_Consignes_.
a – Traduisez en anglais cette phrase de l'extrait : « Quand une espèce disparaît, une autre aux compétences proches peut en effet prendre le relais écologique, mais bien souvent de façon limitée. »
b – Répondez d'après l'extrait, une réponse par ligne :
(i) À quel pourcentage de la reproduction des plantes à fleurs les insectes contribuent-ils ?
(ii) En quelle année l'étude sur le déclin des insectes pollinisateurs a-t-elle été publiée ?
(iii) En France, par quoi la plupart des cultures sont-elles pollinisées ?
c – Recopiez le passage de l'extrait situé entre « En France, comme » et « un cercle vicieux. », ces deux passages compris.

### Extrait

La lutte contre les insectes dans une “impasse technique”
Problème, les insectes contribuent à 90 % de la reproduction des plantes à fleurs, indispensables à notre survie. Le déclin des insectes pollinisateurs conduirait au décès de près d’1,4 million personnes par an, ont estimé des scientifiques dans une étude publiée en 2016.
En France, comme la plupart des cultures sont pollinisées par le vent, “il n’y a pas encore d’effondrement, mais les rendements diminuent”, indique Vincent Bretagnolle, en mettant en avant une forme de redondance fonctionnelle. Quand une espèce disparaît, une autre aux compétences proches peut en effet prendre le relais écologique, mais bien souvent de façon limitée. Face à la réduction de ces services écosystémiques, on a tendance à augmenter les doses de pesticides pour améliorer les rendements et donc à alimenter un cercle vicieux.

######
### Lignes de données

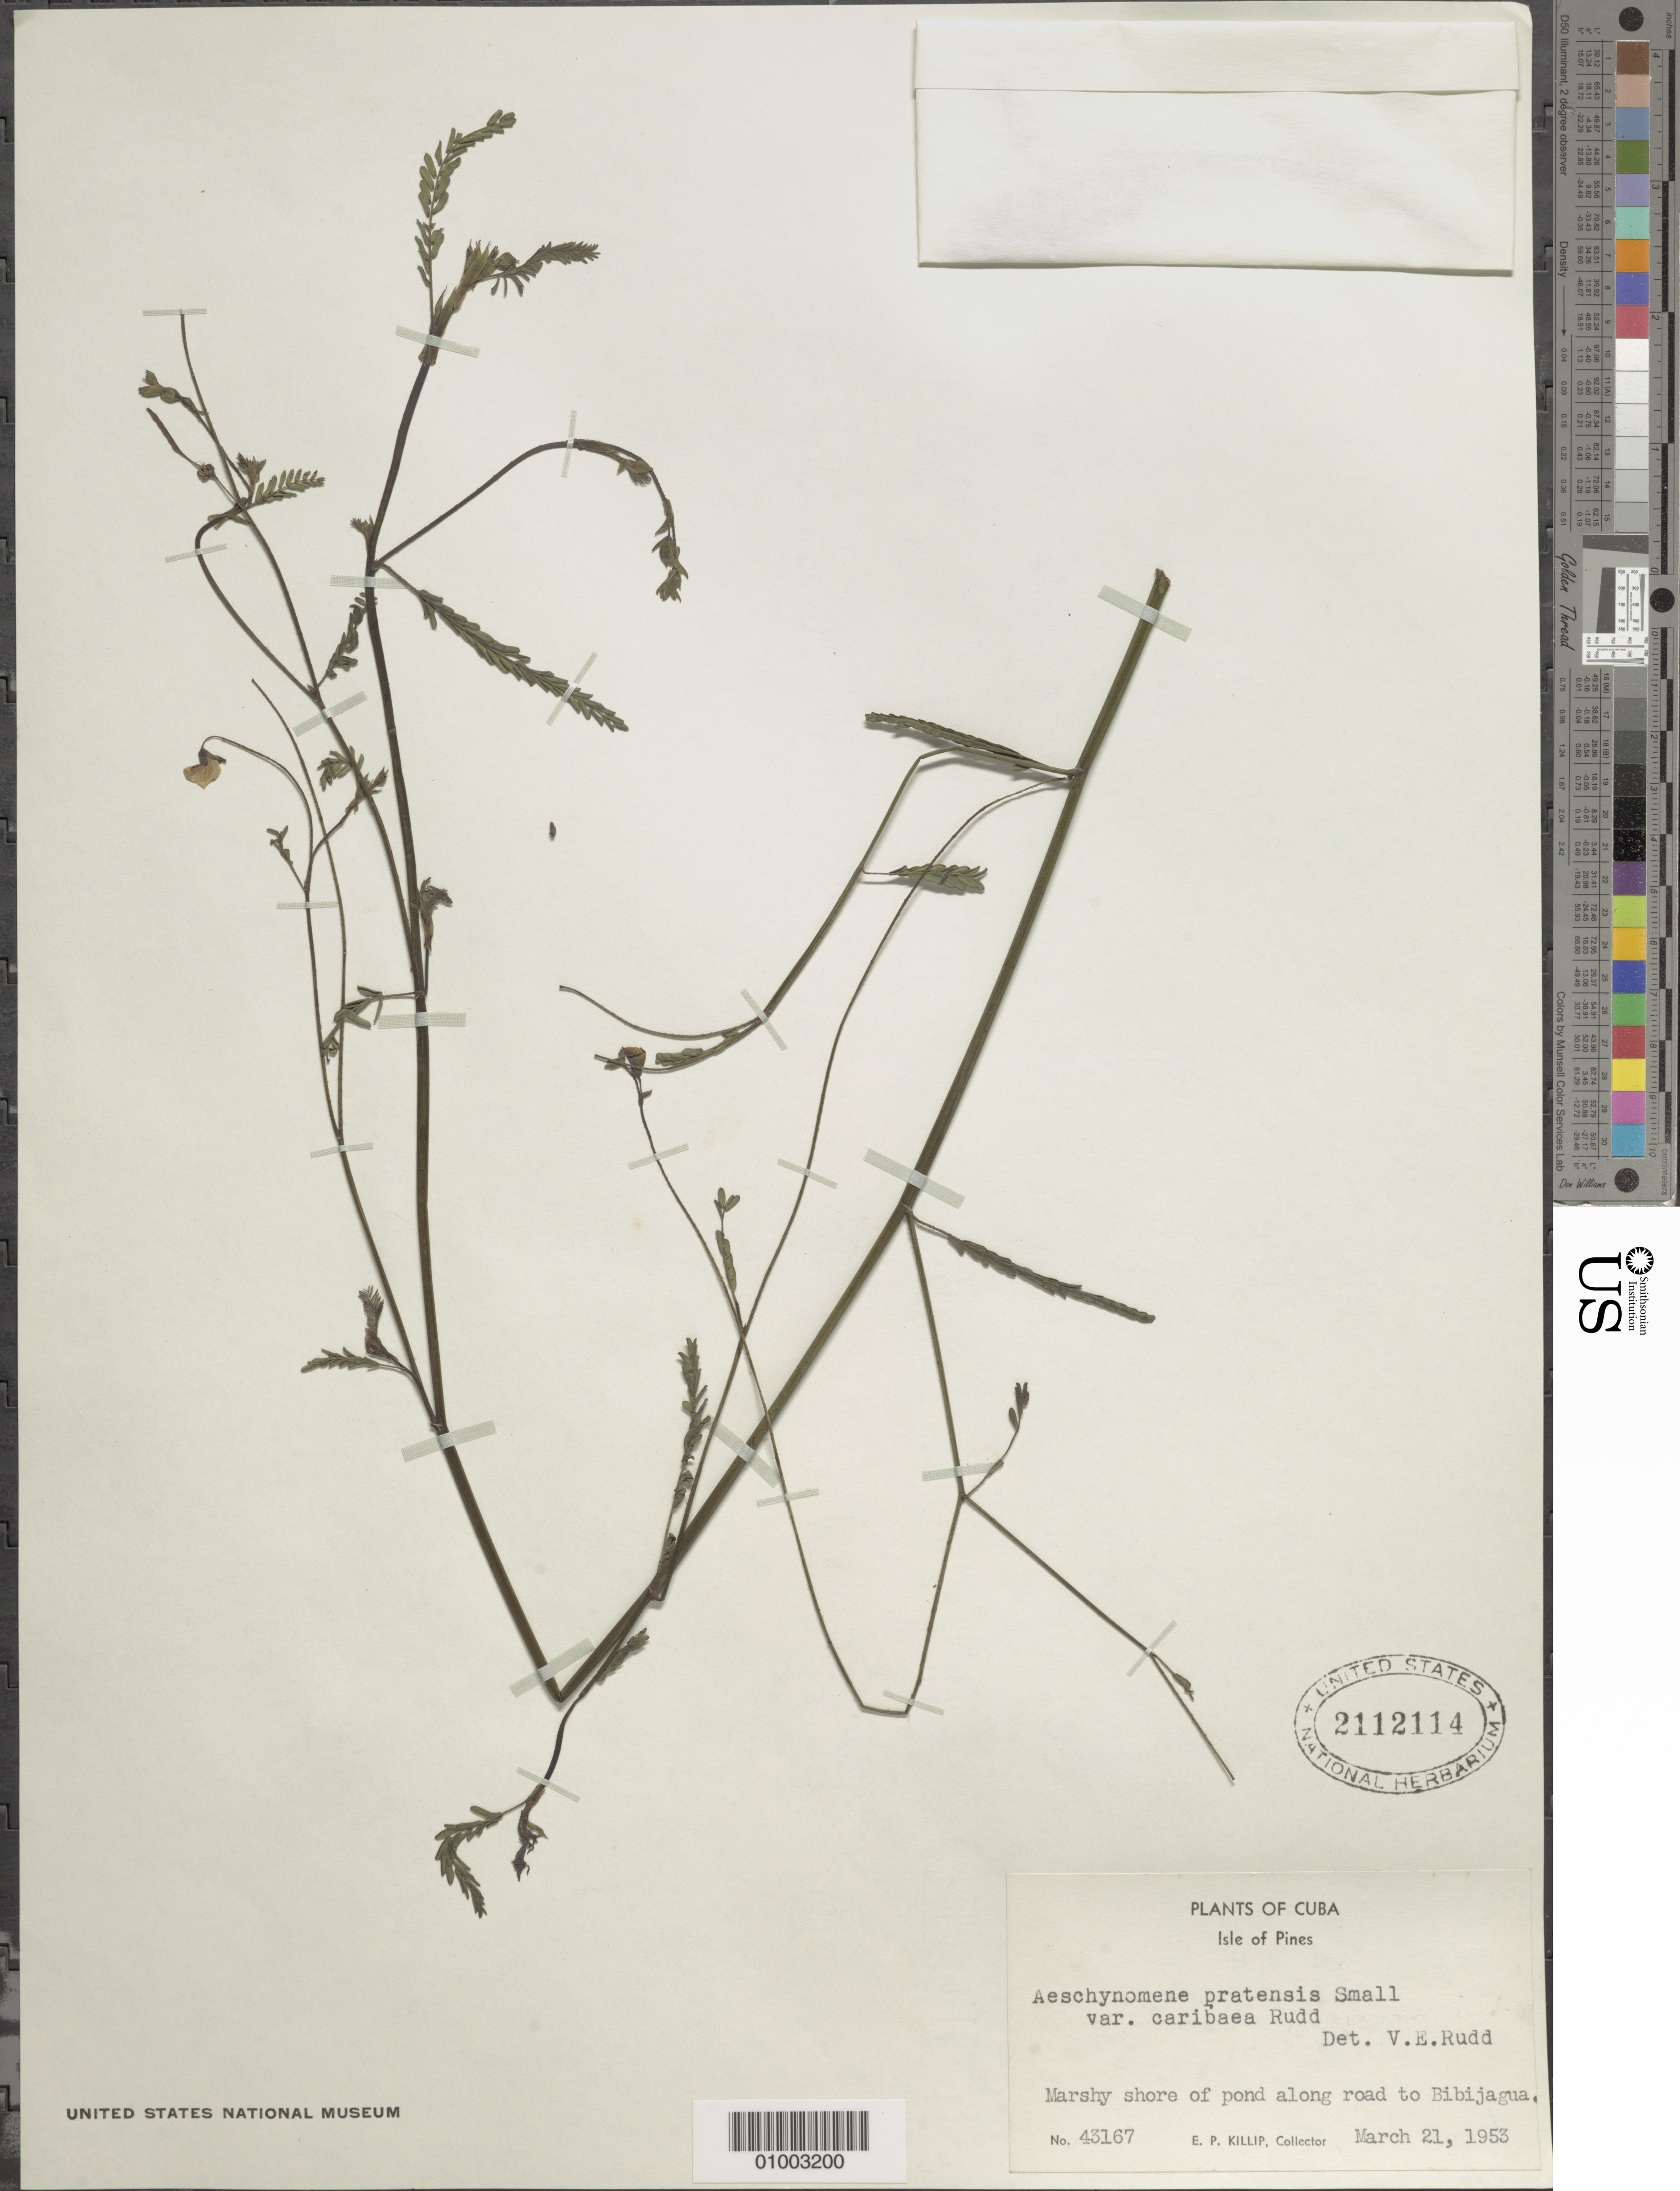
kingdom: Plantae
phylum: Tracheophyta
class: Magnoliopsida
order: Fabales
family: Fabaceae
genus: Aeschynomene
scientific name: Aeschynomene pratensis var. caribaea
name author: Rudd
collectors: E. P. Killip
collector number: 43167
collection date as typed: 21 Mar 1953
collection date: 1953-03-21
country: Cuba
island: Isla de la Juventud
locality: Marshy shore of pond along road to Bibijagua, Isle of Pines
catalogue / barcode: US 2112114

######

_Réponses par consigne_.
a – When one species disappears, another with similar abilities can indeed take over its ecological role, but very often only to a limited extent.

b –
(i) 90 %
(ii) 2016
(iii) Par le vent

c –
En France, comme la plupart des cultures sont pollinisées par le vent, “il n’y a pas encore d’effondrement, mais les rendements diminuent”, indique Vincent Bretagnolle, en mettant en avant une forme de redondance fonctionnelle. Quand une espèce disparaît, une autre aux compétences proches peut en effet prendre le relais écologique, mais bien souvent de façon limitée. Face à la réduction de ces services écosystémiques, on a tendance à augmenter les doses de pesticides pour améliorer les rendements et donc à alimenter un cercle vicieux.